Als wir beim Schlachthof Zürich ankommen, werden wir sehr freundlich empfangen. Von einer Frau Eck, die uns nach einer kurzen Besprechung von Stationen, die wir fotografieren dürfen, und solchen, die wir nicht fotografieren dürfen, in eine Garderobe führt.

Dort angekommen, ziehen wir uns weisse Overalls und Haarnetze an. Hygiene wird gross geschrieben im Schlachthof. Mir ist schon auf dem Weg zur Garderobe aufgefallen, dass die Mitarbeiter tendenziell guter Stimmung sind. Es scheint ein recht angenehmes Arbeitsklima zu herrschen. Wir waschen unsere ebenfalls mit Plastik überzogenen Schuhe und betreten eine Halle.

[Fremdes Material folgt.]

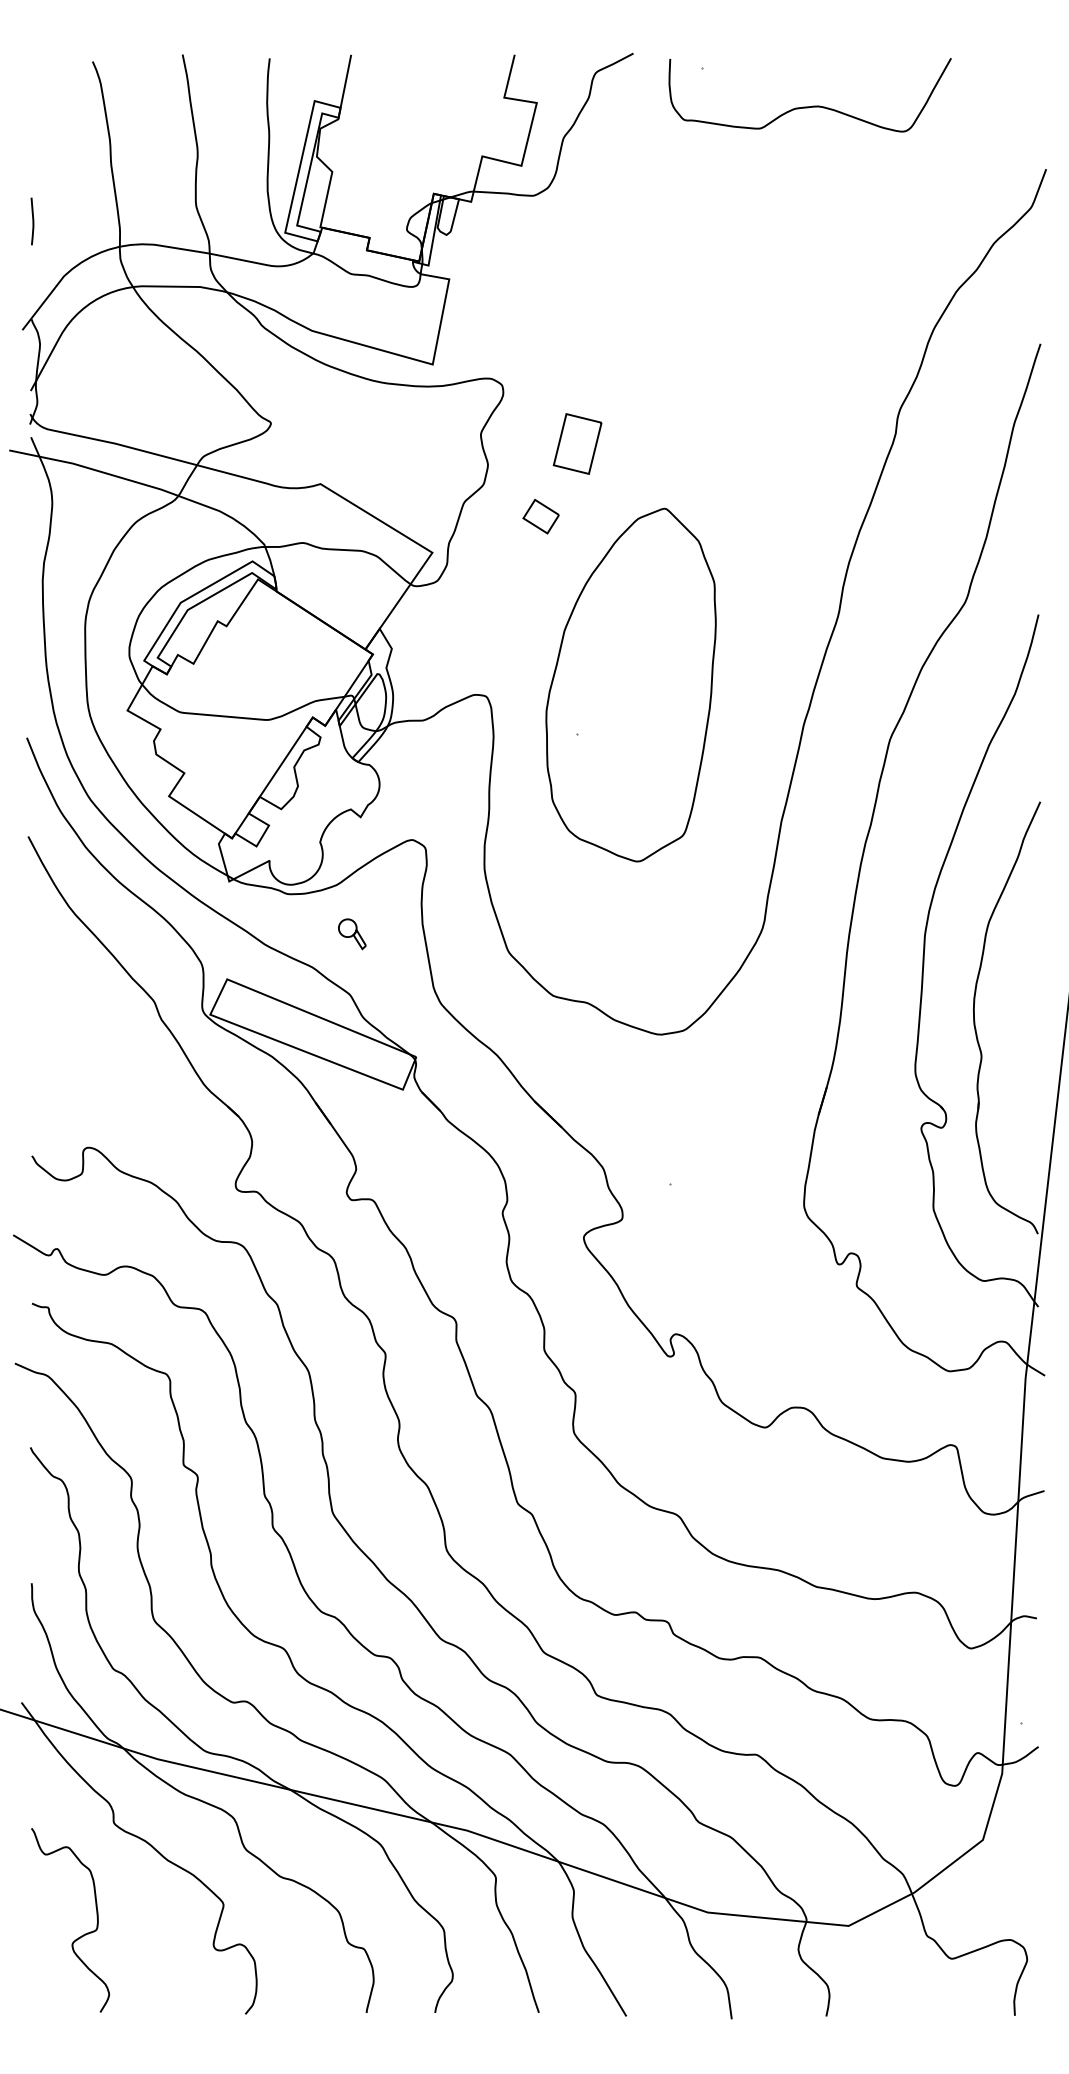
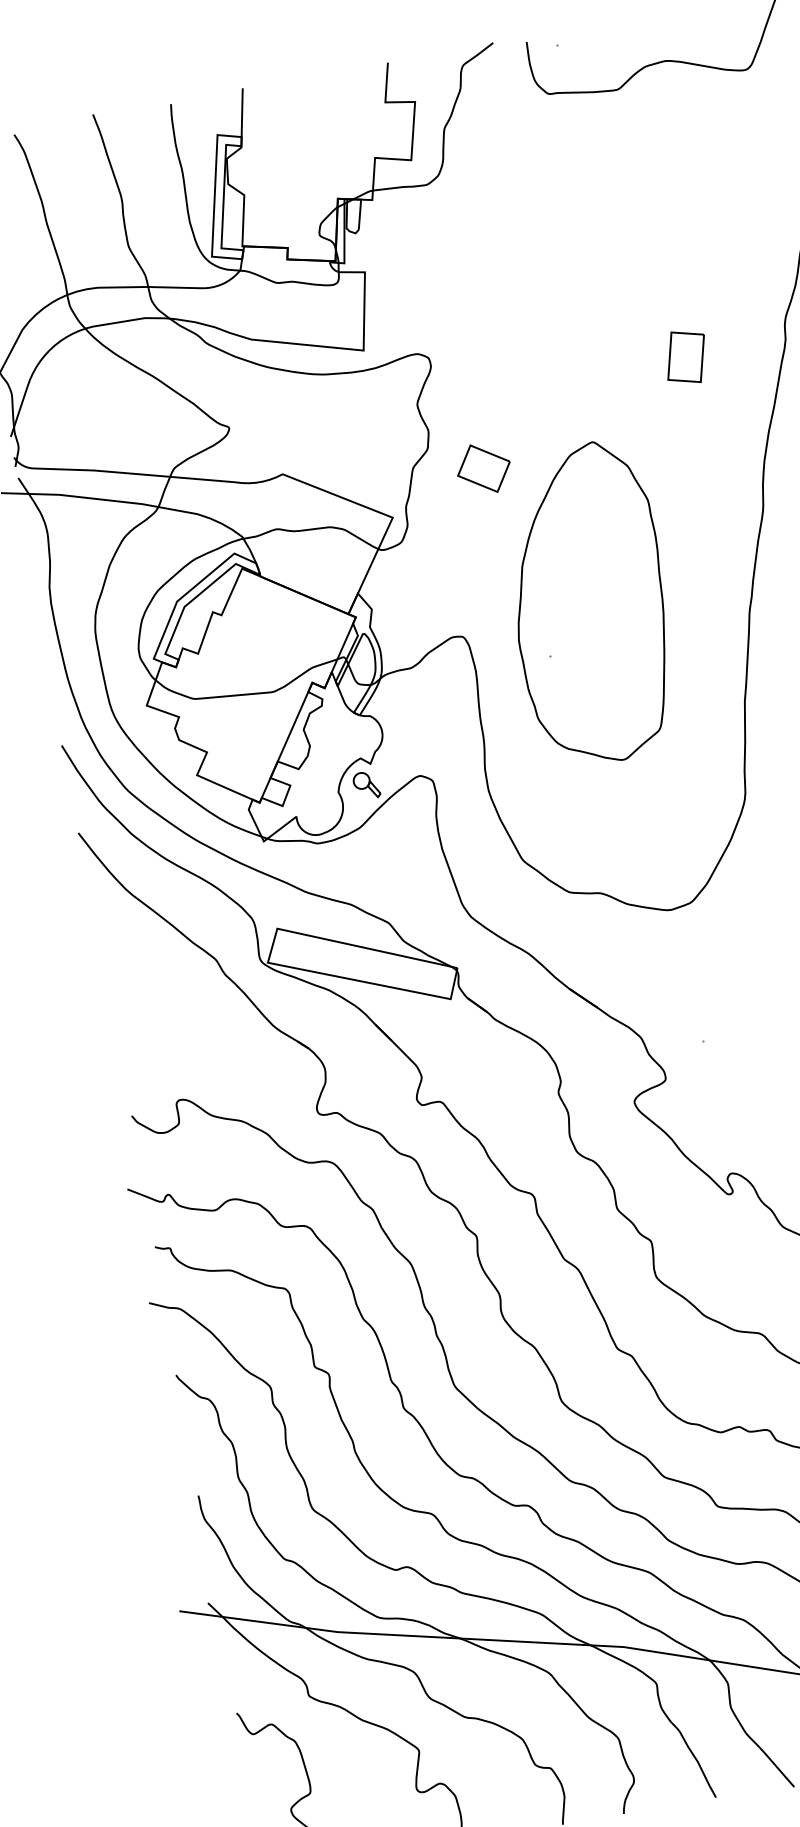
part: (577, 443) -> (685, 356), moved
part: (540, 516) -> (483, 468), size x1.67
part: (352, 934) -> (366, 785), moved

An der hohen Decke hängen bereits Tierkörper in Reih und Glied, sie sind abgedeckt, ich weiss nicht, ob das mit der Würde der Toten oder mit Hygiene zu tun hat. Offenbar mit Hygiene. Ich stelle fest, dass die Schlachtkörper erst von allen Seiten geduscht werden, ebenfalls kopfüber hängend und von allen Seiten gleichzeitig. So eine Dusche wünsche ich mir daheim.

Es ist kalt, es herrschen Temperaturen von bis zu Minus zwei Grad. Ich bin bereits begeistert von dem recht ungewohnten, etwas perversen Bild, das sich mir bietet. Enthusiastisch zeige ich um mich und will, dass Diana Fotos macht. Ich werde aber darauf hingewiesen, dass wir die Schlachtlinie nicht in Aktion fotografieren dürfen. Wenn diese Bilder aus dem Kontext gerissen würden, könnten sie von gewissen Tierschutzgruppen missbraucht werden, lässt man mich zur Begründung wissen.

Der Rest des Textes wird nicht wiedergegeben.